[Assigned task]: Would you copy each line of the data below that has "Scavenge"?

[Dataset excerpts]:
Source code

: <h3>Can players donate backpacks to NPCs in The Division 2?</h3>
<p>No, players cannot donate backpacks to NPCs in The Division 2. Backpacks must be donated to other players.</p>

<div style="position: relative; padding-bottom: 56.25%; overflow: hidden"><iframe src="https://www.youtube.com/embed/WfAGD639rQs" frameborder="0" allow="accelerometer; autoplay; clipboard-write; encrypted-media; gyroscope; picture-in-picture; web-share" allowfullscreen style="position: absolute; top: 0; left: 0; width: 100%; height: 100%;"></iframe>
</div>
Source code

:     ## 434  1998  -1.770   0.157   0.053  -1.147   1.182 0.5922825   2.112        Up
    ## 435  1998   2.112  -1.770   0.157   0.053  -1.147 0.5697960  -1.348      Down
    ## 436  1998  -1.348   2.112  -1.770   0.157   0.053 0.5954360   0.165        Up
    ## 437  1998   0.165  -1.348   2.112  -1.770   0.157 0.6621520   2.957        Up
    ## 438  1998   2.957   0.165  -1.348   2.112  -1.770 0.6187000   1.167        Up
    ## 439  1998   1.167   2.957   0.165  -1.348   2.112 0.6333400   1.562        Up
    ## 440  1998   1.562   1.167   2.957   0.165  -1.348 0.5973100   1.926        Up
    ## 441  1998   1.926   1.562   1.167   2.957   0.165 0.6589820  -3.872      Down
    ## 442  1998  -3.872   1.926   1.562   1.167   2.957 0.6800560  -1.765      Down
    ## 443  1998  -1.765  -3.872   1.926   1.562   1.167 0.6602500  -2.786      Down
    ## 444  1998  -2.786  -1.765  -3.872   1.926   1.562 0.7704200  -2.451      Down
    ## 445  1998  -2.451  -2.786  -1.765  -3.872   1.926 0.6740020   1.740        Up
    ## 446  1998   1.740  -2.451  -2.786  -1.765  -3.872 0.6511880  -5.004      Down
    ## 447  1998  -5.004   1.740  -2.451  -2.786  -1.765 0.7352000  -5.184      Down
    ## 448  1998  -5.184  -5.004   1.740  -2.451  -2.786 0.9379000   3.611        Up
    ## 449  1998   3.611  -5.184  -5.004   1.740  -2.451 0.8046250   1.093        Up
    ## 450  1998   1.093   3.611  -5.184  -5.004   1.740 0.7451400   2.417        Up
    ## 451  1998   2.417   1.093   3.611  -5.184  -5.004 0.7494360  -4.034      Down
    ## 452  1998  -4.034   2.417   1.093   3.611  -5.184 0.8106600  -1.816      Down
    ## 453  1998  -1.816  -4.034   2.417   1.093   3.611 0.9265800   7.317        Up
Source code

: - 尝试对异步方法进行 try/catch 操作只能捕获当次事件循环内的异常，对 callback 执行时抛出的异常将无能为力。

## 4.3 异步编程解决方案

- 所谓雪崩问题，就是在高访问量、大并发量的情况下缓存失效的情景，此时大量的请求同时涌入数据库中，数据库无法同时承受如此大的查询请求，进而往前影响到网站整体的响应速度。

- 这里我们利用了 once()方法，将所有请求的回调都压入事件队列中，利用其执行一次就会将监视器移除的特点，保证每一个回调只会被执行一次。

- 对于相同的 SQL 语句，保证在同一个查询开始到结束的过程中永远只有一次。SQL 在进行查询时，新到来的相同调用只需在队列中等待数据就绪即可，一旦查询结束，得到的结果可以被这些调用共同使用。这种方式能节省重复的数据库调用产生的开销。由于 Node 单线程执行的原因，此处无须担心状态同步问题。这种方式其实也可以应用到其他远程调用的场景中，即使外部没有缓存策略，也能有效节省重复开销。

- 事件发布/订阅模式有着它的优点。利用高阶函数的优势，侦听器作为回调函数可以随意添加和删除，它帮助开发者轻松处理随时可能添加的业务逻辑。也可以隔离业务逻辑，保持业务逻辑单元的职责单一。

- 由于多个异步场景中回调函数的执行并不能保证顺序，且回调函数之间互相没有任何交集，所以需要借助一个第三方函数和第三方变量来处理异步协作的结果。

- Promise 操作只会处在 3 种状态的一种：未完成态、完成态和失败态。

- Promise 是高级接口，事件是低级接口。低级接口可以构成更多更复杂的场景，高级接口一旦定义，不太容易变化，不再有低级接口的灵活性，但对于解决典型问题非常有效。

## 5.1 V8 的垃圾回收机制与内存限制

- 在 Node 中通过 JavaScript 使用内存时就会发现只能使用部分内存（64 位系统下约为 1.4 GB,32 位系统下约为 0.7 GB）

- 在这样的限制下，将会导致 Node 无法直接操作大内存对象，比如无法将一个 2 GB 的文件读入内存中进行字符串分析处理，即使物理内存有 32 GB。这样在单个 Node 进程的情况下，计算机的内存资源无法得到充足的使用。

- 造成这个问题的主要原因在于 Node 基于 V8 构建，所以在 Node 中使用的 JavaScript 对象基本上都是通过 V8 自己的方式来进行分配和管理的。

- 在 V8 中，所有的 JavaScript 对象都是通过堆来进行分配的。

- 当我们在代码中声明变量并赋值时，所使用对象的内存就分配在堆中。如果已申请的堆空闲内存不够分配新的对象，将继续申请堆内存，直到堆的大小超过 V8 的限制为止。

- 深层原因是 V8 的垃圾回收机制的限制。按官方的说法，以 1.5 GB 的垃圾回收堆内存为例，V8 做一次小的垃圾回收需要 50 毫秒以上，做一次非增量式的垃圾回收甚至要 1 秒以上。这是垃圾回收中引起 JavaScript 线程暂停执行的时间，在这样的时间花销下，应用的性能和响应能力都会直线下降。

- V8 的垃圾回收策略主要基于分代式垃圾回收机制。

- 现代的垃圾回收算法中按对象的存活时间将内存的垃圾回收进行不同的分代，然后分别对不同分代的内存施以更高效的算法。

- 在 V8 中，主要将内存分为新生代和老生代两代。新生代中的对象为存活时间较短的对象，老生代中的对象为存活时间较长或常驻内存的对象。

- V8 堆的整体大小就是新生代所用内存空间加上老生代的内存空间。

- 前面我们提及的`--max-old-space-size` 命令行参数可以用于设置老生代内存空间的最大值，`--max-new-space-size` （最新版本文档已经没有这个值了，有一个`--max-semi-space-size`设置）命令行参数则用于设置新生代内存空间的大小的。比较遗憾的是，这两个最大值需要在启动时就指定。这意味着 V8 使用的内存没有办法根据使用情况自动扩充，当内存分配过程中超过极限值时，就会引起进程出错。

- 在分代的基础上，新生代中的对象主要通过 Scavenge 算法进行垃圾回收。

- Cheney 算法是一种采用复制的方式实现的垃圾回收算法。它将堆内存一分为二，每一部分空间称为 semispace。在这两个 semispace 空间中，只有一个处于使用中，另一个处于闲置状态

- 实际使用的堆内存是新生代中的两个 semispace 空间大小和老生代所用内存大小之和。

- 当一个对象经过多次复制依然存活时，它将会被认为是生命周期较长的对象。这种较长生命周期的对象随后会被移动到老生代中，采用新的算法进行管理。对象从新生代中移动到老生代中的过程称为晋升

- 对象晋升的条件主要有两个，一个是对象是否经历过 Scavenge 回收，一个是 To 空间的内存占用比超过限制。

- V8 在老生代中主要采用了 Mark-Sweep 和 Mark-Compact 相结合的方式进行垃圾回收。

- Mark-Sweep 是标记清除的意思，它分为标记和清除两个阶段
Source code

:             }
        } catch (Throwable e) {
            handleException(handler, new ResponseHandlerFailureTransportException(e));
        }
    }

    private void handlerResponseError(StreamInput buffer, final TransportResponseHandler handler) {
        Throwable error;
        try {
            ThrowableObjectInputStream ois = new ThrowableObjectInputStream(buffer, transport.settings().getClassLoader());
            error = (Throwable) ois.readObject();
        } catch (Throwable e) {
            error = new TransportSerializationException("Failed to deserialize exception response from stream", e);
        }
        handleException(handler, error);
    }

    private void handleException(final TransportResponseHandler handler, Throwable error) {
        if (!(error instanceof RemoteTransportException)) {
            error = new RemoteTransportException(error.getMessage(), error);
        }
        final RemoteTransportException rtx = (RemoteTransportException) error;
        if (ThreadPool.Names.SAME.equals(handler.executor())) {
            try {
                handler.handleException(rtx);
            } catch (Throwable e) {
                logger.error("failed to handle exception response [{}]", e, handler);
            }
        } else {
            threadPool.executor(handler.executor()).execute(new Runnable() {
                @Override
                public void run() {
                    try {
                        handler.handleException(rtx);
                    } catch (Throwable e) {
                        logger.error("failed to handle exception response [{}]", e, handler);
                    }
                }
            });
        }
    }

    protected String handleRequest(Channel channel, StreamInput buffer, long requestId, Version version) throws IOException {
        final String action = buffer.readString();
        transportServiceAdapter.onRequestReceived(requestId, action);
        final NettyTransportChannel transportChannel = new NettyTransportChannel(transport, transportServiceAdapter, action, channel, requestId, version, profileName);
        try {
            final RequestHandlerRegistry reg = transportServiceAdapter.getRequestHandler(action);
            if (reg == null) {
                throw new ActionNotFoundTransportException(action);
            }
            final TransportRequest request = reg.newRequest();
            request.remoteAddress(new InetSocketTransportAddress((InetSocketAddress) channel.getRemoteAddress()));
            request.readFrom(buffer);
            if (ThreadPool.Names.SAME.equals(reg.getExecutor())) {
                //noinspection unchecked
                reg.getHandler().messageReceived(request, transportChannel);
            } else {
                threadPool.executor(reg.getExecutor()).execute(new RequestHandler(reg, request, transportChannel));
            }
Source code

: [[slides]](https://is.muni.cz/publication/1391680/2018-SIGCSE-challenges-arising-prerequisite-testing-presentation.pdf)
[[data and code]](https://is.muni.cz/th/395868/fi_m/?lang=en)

[Output]:
- 在分代的基础上，新生代中的对象主要通过 Scavenge 算法进行垃圾回收。
- 对象晋升的条件主要有两个，一个是对象是否经历过 Scavenge 回收，一个是 To 空间的内存占用比超过限制。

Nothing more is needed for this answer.